• [Problem set]
- a) In the post about the Duqu framework, which compiler was the rest of the Duqu body compiled with?
- b) Reproduce the post about the Duqu framework between "They are few" and "javascript is super-permissive).", inclusive, substituting "Ruby" for every "javascript".

• [Quoted passage]
If you missed it in the news, you should definitely read this: The Mystery of the Duqu Framework.

I’ve a little culture around languages and frameworks, mostly because I’ve worked with C, C++, Objective-C, C# .Net, java, javascript and PHP, but I’ve also read some things or even done few tests on languages like python, scala, erlang, caml, F#, VB or d language. It has always been a great pleasure to discover these new languages because it shows how some human beings decided to create a new way of organizing intelligence. What usually happens around these new languages (and frameworks), is that we speak about them and they get adopted by developers or nothing is done with them. But we usually speak, at least in the beginning, a lot more about the language than the projects done with it.

Here, security companies first discovered a virus (yet an other one) and then discovered it was embedding it’s own framework (and we can pretty much guess there’s a dedicated language for that one). This story uncovers a real mistery with its set of questions: why did some people decided to create a new framework? Why was it only used (or seen) in a virus? How could it be especially applicable to a virus? Why did they decided to use everything internally and not use standard C/C++ compilers?

They are few things that are very interesting in this framework: It’s a low-level framework (no standard library), but it’s totally eventful. This is quite innovative. It terms in modern sales-speech it means: very light and very scalable. “Function table is placed directly into the class instance and can be modified after construction”: You can change the behavior of any method of your object at any time. It’s quite a good idea (can easily be done in javascript thought but that’s because javascript is super-permissive).

The conclusions of this article are:

  • The Duqu Framework appears to have been written in an unknown programming language.
  • Unlike the rest of the Duqu body, it’s not C++ and it’s not compiled with Microsoft’s Visual C++ 2008.
  • The highly event driven architecture points to code which was designed to be used in pretty much any kind of conditions, including asynchronous commutations.
  • Given the size of the Duqu project, it is possible that another team was responsible for the framework than the team which created the drivers and wrote the system infection and exploits.
  • The mysterious programming language is definitively NOT C++, Objective C, Java, Python, Ada, Lua and many other languages we have checked.
  • Compared to Stuxnet (entirely written in MSVC++), this is one of the defining particularities of the Duqu framework.

Who could have done this framework? Well…
- Stuxnet, the last virus that mostly attacked Iran, was at least backed (maybe created) by the USA
- This one required the workforce of a pretty big organization (a lot of smart people put together to do evil things)
I hope we’ll discover who is behind this this someday.

Source: The Mystery of the Duqu Framework

• [Data]
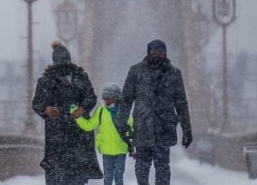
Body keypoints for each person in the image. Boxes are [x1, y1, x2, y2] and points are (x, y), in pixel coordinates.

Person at [114, 39, 192, 185]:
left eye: (160, 52)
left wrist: (187, 129)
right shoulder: (136, 71)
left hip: (164, 129)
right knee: (142, 168)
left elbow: (181, 103)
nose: (158, 55)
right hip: (143, 127)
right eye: (155, 52)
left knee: (162, 168)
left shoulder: (174, 73)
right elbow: (126, 99)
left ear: (165, 54)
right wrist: (121, 122)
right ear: (149, 53)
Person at [32, 41, 103, 185]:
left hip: (77, 130)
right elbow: (37, 103)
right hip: (58, 133)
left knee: (76, 174)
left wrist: (82, 108)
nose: (63, 66)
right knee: (58, 174)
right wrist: (46, 109)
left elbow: (91, 97)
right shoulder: (45, 81)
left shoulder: (81, 77)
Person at [74, 82, 134, 185]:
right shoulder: (101, 111)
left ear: (115, 98)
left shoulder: (123, 111)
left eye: (109, 98)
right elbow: (89, 125)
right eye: (105, 98)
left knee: (119, 177)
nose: (106, 101)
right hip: (106, 151)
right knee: (108, 177)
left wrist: (130, 136)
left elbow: (131, 129)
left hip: (120, 150)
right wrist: (78, 118)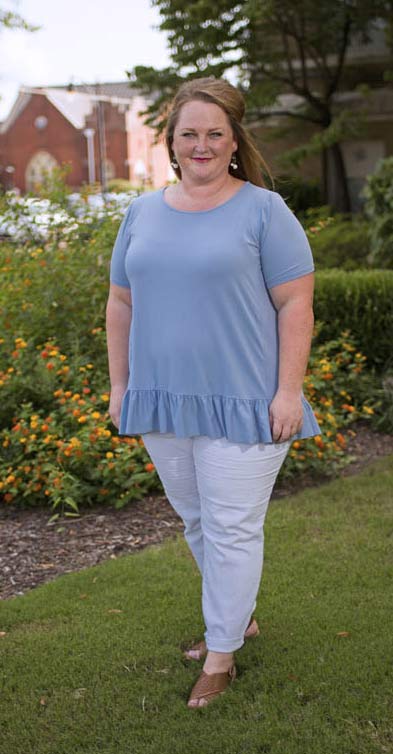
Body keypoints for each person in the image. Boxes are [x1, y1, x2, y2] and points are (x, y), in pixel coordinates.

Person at [106, 76, 320, 709]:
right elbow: (121, 302)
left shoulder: (263, 210)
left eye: (214, 134)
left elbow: (296, 302)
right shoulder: (141, 211)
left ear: (233, 141)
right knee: (199, 520)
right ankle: (238, 618)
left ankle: (222, 654)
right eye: (189, 133)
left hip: (247, 400)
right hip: (163, 399)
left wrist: (288, 391)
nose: (201, 145)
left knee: (230, 527)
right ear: (171, 140)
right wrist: (121, 386)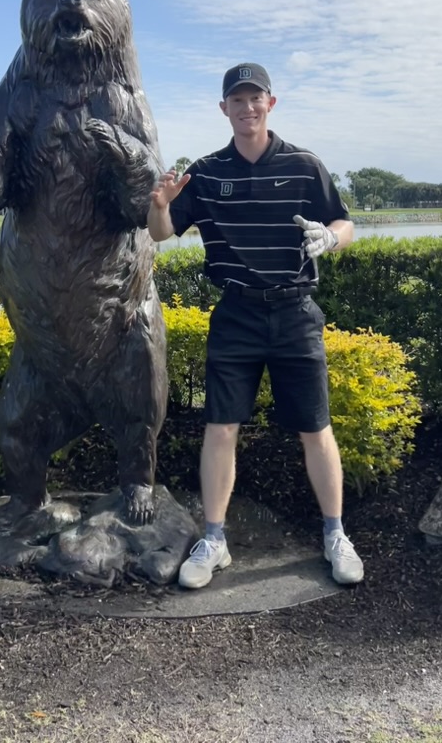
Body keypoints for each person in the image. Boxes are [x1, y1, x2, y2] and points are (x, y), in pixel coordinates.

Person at [147, 63, 364, 589]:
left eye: (255, 98)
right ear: (224, 109)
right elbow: (161, 233)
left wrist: (330, 239)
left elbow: (345, 222)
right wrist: (157, 206)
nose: (247, 108)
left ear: (271, 103)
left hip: (294, 314)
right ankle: (215, 538)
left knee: (316, 428)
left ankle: (335, 534)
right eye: (236, 100)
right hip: (237, 313)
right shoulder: (207, 171)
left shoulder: (303, 165)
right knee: (221, 427)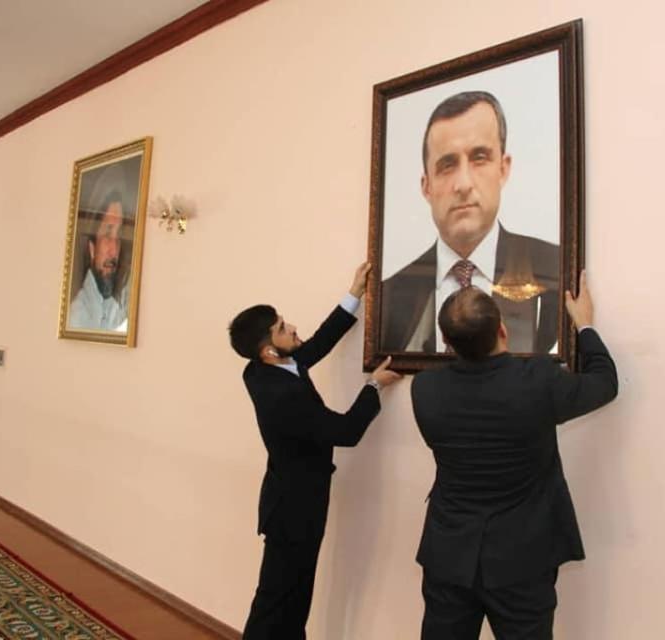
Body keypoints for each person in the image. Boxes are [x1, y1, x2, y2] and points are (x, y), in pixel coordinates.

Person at [410, 272, 617, 639]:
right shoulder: (538, 381)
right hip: (522, 559)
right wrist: (584, 325)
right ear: (502, 330)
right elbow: (604, 383)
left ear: (445, 341)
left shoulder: (424, 389)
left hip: (449, 556)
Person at [230, 263, 403, 640]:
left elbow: (314, 346)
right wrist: (374, 387)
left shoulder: (263, 370)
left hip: (289, 501)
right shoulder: (283, 395)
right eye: (281, 328)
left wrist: (353, 293)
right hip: (295, 511)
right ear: (268, 350)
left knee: (290, 597)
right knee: (278, 601)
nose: (291, 327)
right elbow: (345, 431)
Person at [381, 90, 559, 354]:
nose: (463, 184)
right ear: (426, 186)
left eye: (479, 158)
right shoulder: (392, 292)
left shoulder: (554, 267)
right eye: (447, 165)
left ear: (503, 168)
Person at [69, 191, 129, 331]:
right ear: (92, 249)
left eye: (118, 236)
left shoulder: (118, 311)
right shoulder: (77, 316)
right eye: (107, 234)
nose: (114, 250)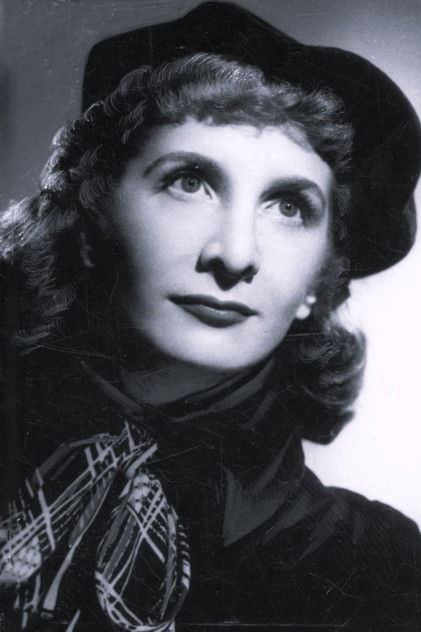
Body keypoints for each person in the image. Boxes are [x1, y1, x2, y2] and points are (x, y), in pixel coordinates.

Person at [0, 2, 420, 630]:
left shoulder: (373, 568)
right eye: (191, 182)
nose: (234, 254)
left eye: (289, 207)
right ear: (94, 216)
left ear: (320, 279)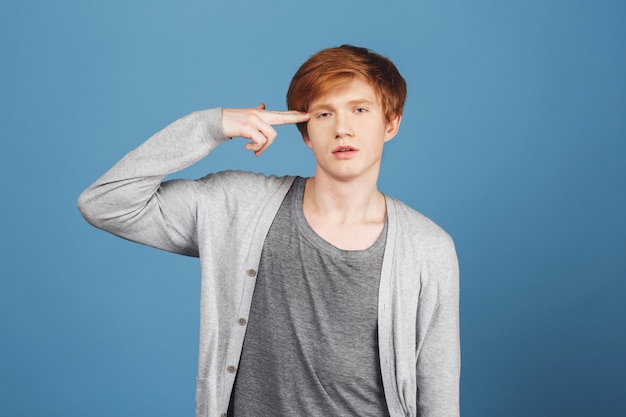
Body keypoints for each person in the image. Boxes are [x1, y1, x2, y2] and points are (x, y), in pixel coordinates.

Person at [78, 45, 460, 417]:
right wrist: (214, 124)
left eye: (360, 109)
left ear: (390, 123)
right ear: (305, 131)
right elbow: (105, 202)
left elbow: (438, 397)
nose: (343, 129)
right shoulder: (238, 206)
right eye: (324, 114)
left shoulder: (427, 248)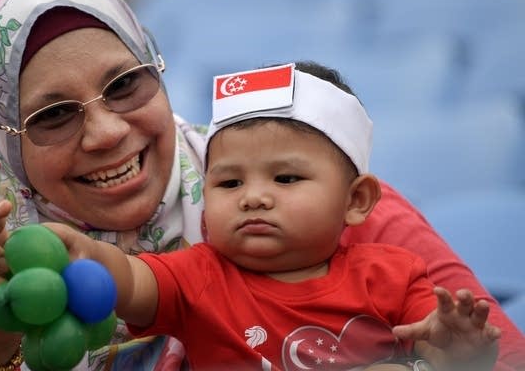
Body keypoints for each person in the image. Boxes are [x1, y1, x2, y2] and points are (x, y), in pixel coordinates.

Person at [0, 0, 522, 370]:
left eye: (126, 83)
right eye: (53, 115)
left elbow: (498, 352)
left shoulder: (328, 210)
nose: (106, 132)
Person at [48, 62, 500, 371]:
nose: (254, 198)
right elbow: (127, 280)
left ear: (357, 200)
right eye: (229, 184)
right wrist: (80, 253)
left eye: (285, 179)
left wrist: (459, 349)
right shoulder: (196, 275)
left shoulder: (395, 277)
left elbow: (439, 349)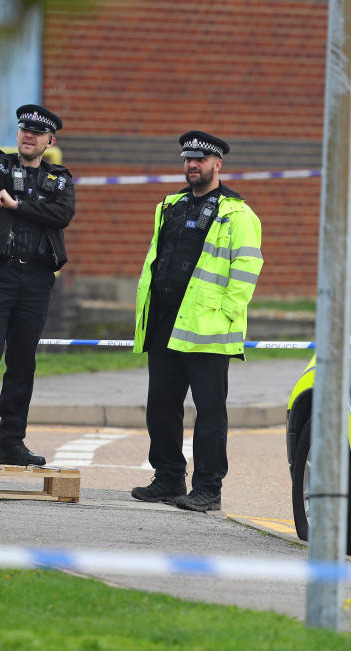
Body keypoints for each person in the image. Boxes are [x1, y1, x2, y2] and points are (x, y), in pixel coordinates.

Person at [131, 131, 263, 511]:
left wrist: (225, 313)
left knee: (209, 413)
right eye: (188, 159)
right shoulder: (170, 205)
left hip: (209, 328)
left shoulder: (236, 213)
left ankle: (208, 489)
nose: (192, 165)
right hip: (164, 322)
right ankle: (169, 477)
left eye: (201, 160)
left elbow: (248, 268)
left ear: (217, 165)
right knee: (161, 406)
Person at [0, 104, 75, 466]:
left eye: (36, 133)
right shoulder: (0, 166)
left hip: (36, 280)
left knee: (22, 364)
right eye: (24, 130)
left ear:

• [Solved problems]
- a) Microsoft's Visual C++ 2008.

- b)
They are few things that are very interesting in this framework: It’s a low-level framework (no standard library), but it’s totally eventful. This is quite innovative. It terms in modern sales-speech it means: very light and very scalable. “Function table is placed directly into the class instance and can be modified after construction”: You can change the behavior of any method of your object at any time. It’s quite a good idea (can easily be done in Ruby thought but that’s because Ruby is super-permissive).